George Bush, the former president, once used a Texas epithet to describe Viguerie: ''All hat and no cattle.'' This has been more evident since the no-compromise right decided to scorn elective politics. Its heroes are exemplars of preemptive term limits.

Half of the Republican field has never been elected to public office. Forbes, Gary Bauer, and Alan Keyes are serenely innocent of record or resume. Their kamikaze flight plan has few historical precedents. Goldwater served on the Phoenix City Council before going to the US Senate. Reagan was twice elected governor of California.

In 1912, when the more liberal Theodore Roosevelt of New York quarreled with William Howard Taft and abandoned the GOP, Taft's fellow conservatives sought revenge. In 1948, Taft's son, Robert, lost the nomination to Thomas E. Dewey. In 1952, a Taft delegate, Everett Dirksen of Pekin, Ill., pointed at Dewey, saying, ''We followed you before, Tom, and you took us down the path to defeat.'' But Dewey's candidate, Dwight Eisenhower, won.

From the Cow Palace in 1964 to the high school stage of Nashua, N.H., in 1980, the wait was long. But Gerry Carmen, who called George Bush ''a bluestocking Republican,'' trapped Bush into a debate with Reagan. A Manchester tire merchant, Carmen mobilized the self-made men of the Merrimack Valley to aid Reagan's triumph.

Resentment bubbled and boiled into the Reagan era. In 1984, Elliot Lee Richardson, twice elected to statewide office and the only man in history to hold four Cabinet posts, ran for the Republican nomination for US senator from Massachusetts.
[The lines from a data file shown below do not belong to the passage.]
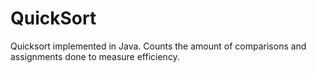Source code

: # QuickSort
Quicksort implemented in Java. Counts the amount of comparisons and assignments done to measure efficiency.

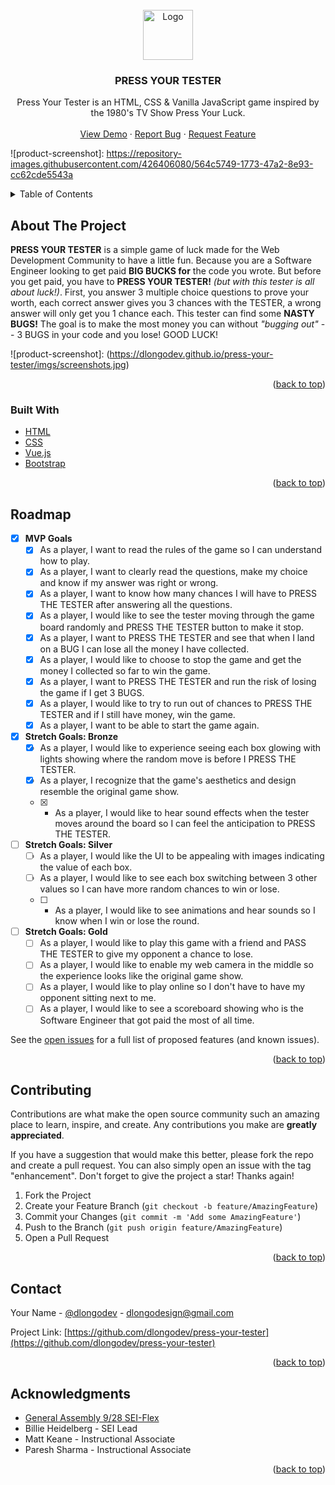 <div id="top"></div>
<!-- PROJECT LOGO -->
<br />
<div align="center">
  <a href="https://github.com/dlongodev/press-your-tester">
    <img src="https://dlongodev.github.io/press-your-tester/imgs/press-your-tester_logo.png" alt="Logo" height="80">
  </a>

<h3 align="center">PRESS YOUR TESTER</h3>

  <p align="center">
    Press Your Tester is an HTML, CSS & Vanilla JavaScript game inspired by the 1980's TV Show Press Your Luck.
    <br />
    <br />
    <a href="https://dlongodev.github.io/press-your-tester/">View Demo</a>
    ·
    <a href="https://github.com/dlongodev/press-your-tester/issues">Report Bug</a>
    ·
    <a href="https://github.com/dlongodev/press-your-tester/issues">Request Feature</a>
  </p>
</div>

![product-screenshot]: https://repository-images.githubusercontent.com/426406080/564c5749-1773-47a2-8e93-cc62cde5543a

<!-- TABLE OF CONTENTS -->
<details>
  <summary>Table of Contents</summary>
  <ol>
    <li>
      <a href="#about-the-project">About The Project</a>
      <ul>
        <li><a href="#built-with">Built With</a></li>
      </ul>
    </li>
    <li><a href="#roadmap">Roadmap</a></li>
    <li><a href="#contributing">Contributing</a></li>
    <li><a href="#contact">Contact</a></li>
    <li><a href="#acknowledgments">Acknowledgments</a></li>
  </ol>
</details>



<!-- ABOUT THE PROJECT -->
## About The Project

**PRESS YOUR TESTER** is a simple game of luck made for the Web Development Community to have a little fun. 
Because you are a Software Engineer looking to get paid **BIG BUCKS for** the code you wrote. But before you get paid, you have to **PRESS YOUR TESTER!** *(but with this tester is all about luck!)*. First, you answer 3 multiple choice questions to prove your worth, each correct answer gives you 3 chances with the TESTER, a wrong answer will only get you 1 chance each. This tester can find some **NASTY BUGS!** The goal is to make the most money you can without *"bugging out"* -- 3 BUGS in your code and you lose! GOOD LUCK!

![product-screenshot]: (https://dlongodev.github.io/press-your-tester/imgs/screenshots.jpg)

<p align="right">(<a href="#top">back to top</a>)</p>



### Built With

* [HTML](https://developer.mozilla.org/en-US/docs/Web/HTML)
* [CSS](https://developer.mozilla.org/en-US/docs/Web/CSS)
* [Vue.js](https://developer.mozilla.org/en-US/docs/Web/JavaScript)
* [Bootstrap](https://getbootstrap.com)

<p align="right">(<a href="#top">back to top</a>)</p>


<!-- ROADMAP -->
## Roadmap

- [x] **MVP Goals**
    - [x] As a player, I want to read the rules of the game so I can understand how to play.
    - [x] As a player, I want to clearly read the questions, make my choice and know if my answer was right or wrong.
    - [x] As a player, I want to know how many chances I will have to PRESS THE TESTER after answering all the questions.
    - [x] As a player, I would like to see the tester moving through the game board randomly and PRESS THE TESTER button to make it stop.
    - [x] As a player, I want to PRESS THE TESTER and see that when I land on a BUG I can lose all the money I have collected.
    - [x] As a player, I would like to choose to stop the game and get the money I collected so far to win the game.
    - [x] As a player, I want to PRESS THE TESTER and run the risk of losing the game if I get 3 BUGS.
    - [x] As a player, I would like to try to run out of chances to PRESS THE TESTER and if I still have money, win the game.
    - [x] As a player, I want to be able to start the game again.

- [x] **Stretch Goals: Bronze**
    - [x] As a player, I would like to experience seeing each box glowing with lights showing where the random move is before I PRESS THE TESTER.
    - [x] As a player, I recognize that the game's aesthetics and design resemble the original game show.   
    - [x] - As a player, I would like to hear sound effects when the tester moves around the board so I can feel the anticipation to PRESS THE TESTER.

- [ ] **Stretch Goals: Silver**
    - [ ] As a player, I would like the UI to be appealing with images indicating the value of each box.
    - [ ] As a player, I would like to see each box switching between 3 other values so I can have more random chances to win or lose.
    - [ ] - As a player, I would like to see animations and hear sounds so I know when I win or lose the round.

- [ ] **Stretch Goals: Gold**
    - [ ] As a player, I would like to play this game with a friend and PASS THE TESTER to give my opponent a chance to lose.
    - [ ] As a player, I would like to enable my web camera in the middle so the experience looks like the original game show.
    - [ ] As a player, I would like to play online so I don't have to have my opponent sitting next to me.
    - [ ] As a player, I would like to see a scoreboard showing who is the Software Engineer that got paid the most of all time.

See the [open issues](https://github.com/dlongodev/press-your-tester/issues) for a full list of proposed features (and known issues).

<p align="right">(<a href="#top">back to top</a>)</p>



<!-- CONTRIBUTING -->
## Contributing

Contributions are what make the open source community such an amazing place to learn, inspire, and create. Any contributions you make are **greatly appreciated**.

If you have a suggestion that would make this better, please fork the repo and create a pull request. You can also simply open an issue with the tag "enhancement".
Don't forget to give the project a star! Thanks again!

1. Fork the Project
2. Create your Feature Branch (`git checkout -b feature/AmazingFeature`)
3. Commit your Changes (`git commit -m 'Add some AmazingFeature'`)
4. Push to the Branch (`git push origin feature/AmazingFeature`)
5. Open a Pull Request

<p align="right">(<a href="#top">back to top</a>)</p>


## Contact

Your Name - [@dlongodev](https://twitter.com/dlongodev) - dlongodesign@gmail.com

Project Link: [https://github.com/dlongodev/press-your-tester](https://github.com/dlongodev/press-your-tester)

<p align="right">(<a href="#top">back to top</a>)</p>



<!-- ACKNOWLEDGMENTS -->
## Acknowledgments

* [General Assembly 9/28 SEI-Flex](https://generalassemb.ly/)
* Billie Heidelberg - SEI Lead
* Matt Keane - Instructional Associate
* Paresh Sharma - Instructional Associate

<p align="right">(<a href="#top">back to top</a>)</p>



<!-- MARKDOWN LINKS & IMAGES -->
<!-- https://www.markdownguide.org/basic-syntax/#reference-style-links -->
[Font-Awesome]: https://fontawesome.com/
[Github Pages]: https://pages.github.com/
[Adobe Fonts]: https://fonts.adobe.com/
[Giphy]: https://giphy.com/gifs/code-coding-seamless-xT9IgzoKnwFNmISR8I
[Press Your Luck]: https://abc.com/shows/press-your-luck
[stars-url]: https://github.com/github_username/repo_name/stargazers
[issues-shield]: https://img.shields.io/github/issues/github_username/repo_name.svg?style=for-the-badge
[issues-url]: https://github.com/github_username/repo_name/issues
[license-shield]: https://img.shields.io/github/license/github_username/repo_name.svg?style=for-the-badge
[license-url]: https://github.com/github_username/repo_name/blob/master/LICENSE.txt
[linkedin-shield]: https://img.shields.io/badge/-LinkedIn-black.svg?style=for-the-badge&logo=linkedin&colorB=555
[linkedin-url]: https://www.linkedin.com/in/danielealongo/
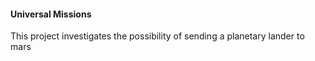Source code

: #### Universal Missions

This project investigates the possibility of sending a planetary lander to mars
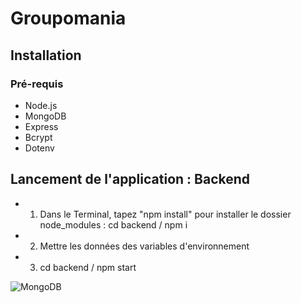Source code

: # Groupomania

## Installation 
### Pré-requis
- Node.js 
- MongoDB
- Express
- Bcrypt
- Dotenv

## Lancement de l'application : Backend
- 1. Dans le Terminal, tapez "npm install" pour installer le dossier node_modules : cd backend / npm i
- 2. Mettre les données des variables d'environnement
- 3. cd backend / npm start

![MongoDB](https://user-images.githubusercontent.com/96197835/212495031-6b447261-997d-4047-b09e-4708c4e64202.jpg)


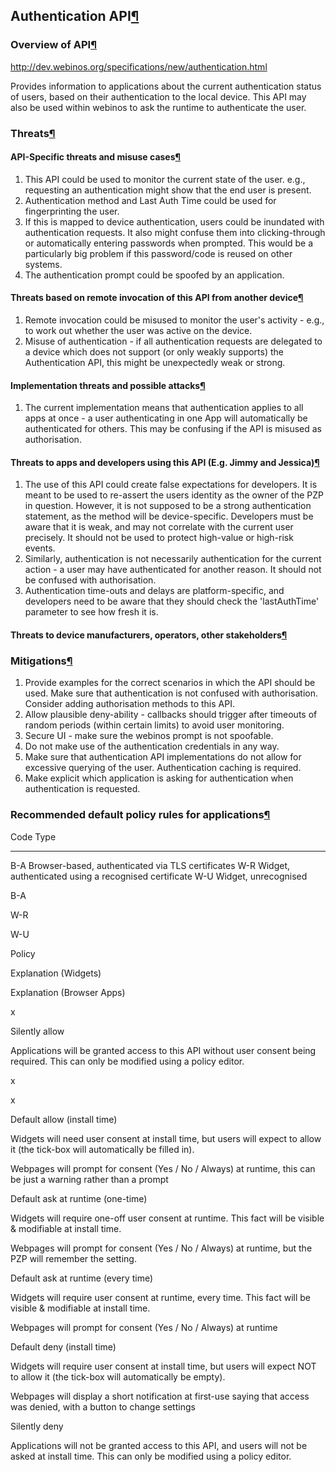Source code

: Authentication API[¶](#Authentication-API)
------------------------------------------

### Overview of API[¶](#Overview-of-API)

<http://dev.webinos.org/specifications/new/authentication.html>

Provides information to applications about the current authentication
status of users, based on their authentication to the local device. This
API may also be used within webinos to ask the runtime to authenticate
the user.

### Threats[¶](#Threats)

#### API-Specific threats and misuse cases[¶](#API-Specific-threats-and-misuse-cases)

1.  This API could be used to monitor the current state of the user.
    e.g., requesting an authentication might show that the end user is
    present.
2.  Authentication method and Last Auth Time could be used for
    fingerprinting the user.
3.  If this is mapped to device authentication, users could be inundated
    with authentication requests. It also might confuse them into
    clicking-through or automatically entering passwords when prompted.
    This would be a particularly big problem if this password/code is
    reused on other systems.
4.  The authentication prompt could be spoofed by an application.

#### Threats based on remote invocation of this API from another device[¶](#Threats-based-on-remote-invocation-of-this-API-from-another-device)

1.  Remote invocation could be misused to monitor the user's activity -
    e.g., to work out whether the user was active on the device.
2.  Misuse of authentication - if all authentication requests are
    delegated to a device which does not support (or only weakly
    supports) the Authentication API, this might be unexpectedly weak or
    strong.

#### Implementation threats and possible attacks[¶](#Implementation-threats-and-possible-attacks)

1.  The current implementation means that authentication applies to all
    apps at once - a user authenticating in one App will automatically
    be authenticated for others. This may be confusing if the API is
    misused as authorisation.

#### Threats to apps and developers using this API (E.g. Jimmy and Jessica)[¶](#Threats-to-apps-and-developers-using-this-API-Eg-Jimmy-and-Jessica)

1.  The use of this API could create false expectations for developers.
    It is meant to be used to re-assert the users identity as the owner
    of the PZP in question. However, it is not supposed to be a strong
    authentication statement, as the method will be device-specific.
    Developers must be aware that it is weak, and may not correlate with
    the current user precisely. It should not be used to protect
    high-value or high-risk events.
2.  Similarly, authentication is not necessarily authentication for the
    current action - a user may have authenticated for another reason.
    It should not be confused with authorisation.
3.  Authentication time-outs and delays are platform-specific, and
    developers need to be aware that they should check the
    'lastAuthTime' parameter to see how fresh it is.

#### Threats to device manufacturers, operators, other stakeholders[¶](#Threats-to-device-manufacturers-operators-other-stakeholders)

### Mitigations[¶](#Mitigations)

1.  Provide examples for the correct scenarios in which the API should
    be used. Make sure that authentication is not confused with
    authorisation. Consider adding authorisation methods to this API.
2.  Allow plausible deny-ability - callbacks should trigger after
    timeouts of random periods (within certain limits) to avoid user
    monitoring.
3.  Secure UI - make sure the webinos prompt is not spoofable.
4.  Do not make use of the authentication credentials in any way.
5.  Make sure that authentication API implementations do not allow for
    excessive querying of the user. Authentication caching is required.
6.  Make explicit which application is asking for authentication when
    authentication is requested.

### Recommended default policy rules for applications[¶](#Recommended-default-policy-rules-for-applications)

  Code   Type
  ------ ------------------------------------------------------
  B-A    Browser-based, authenticated via TLS certificates
  W-R    Widget, authenticated using a recognised certificate
  W-U    Widget, unrecognised

B-A

W-R

W-U

Policy

Explanation (Widgets)

Explanation (Browser Apps)

x

Silently allow

Applications will be granted access to this API without user consent
being required. This can only be modified using a policy editor.

x

x

Default allow (install time)

Widgets will need user consent at install time, but users will expect to
allow it (the tick-box will automatically be filled in).

Webpages will prompt for consent (Yes / No / Always) at runtime, this
can be just a warning rather than a prompt

Default ask at runtime (one-time)

Widgets will require one-off user consent at runtime. This fact will be
visible & modifiable at install time.

Webpages will prompt for consent (Yes / No / Always) at runtime, but the
PZP will remember the setting.

Default ask at runtime (every time)

Widgets will require user consent at runtime, every time. This fact will
be visible & modifiable at install time.

Webpages will prompt for consent (Yes / No / Always) at runtime

Default deny (install time)

Widgets will require user consent at install time, but users will expect
NOT to allow it (the tick-box will automatically be empty).

Webpages will display a short notification at first-use saying that
access was denied, with a button to change settings

Silently deny

Applications will not be granted access to this API, and users will not
be asked at install time. This can only be modified using a policy
editor.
He lost by almost 25 points to Ray Shamie, a self-made millionaire who had never held public office.

Both men died last year, and Senator John F. Kerry, who defeated Shamie by 10 points, called Shamie ''a thoroughly decent and honest person.'' He was, but so was Richardson, who died one day before 2000, a year that may vindicate public service as an honored tradition in the Republican Party.

Ronald Reagan, in many speeches, said, ''Government is the problem.'' George W. Bush's standard speech says ''Government should do a few things and do them well.'' That is a major difference.

Reagan can take credit for the prosperity of the 1980s and 1990s, which has washed away the anger that fueled right-wing resentment. Why fret about old money when new money, even self-made trust funds, can be made?

Martin F. Nolan's column appears regularly in the Globe.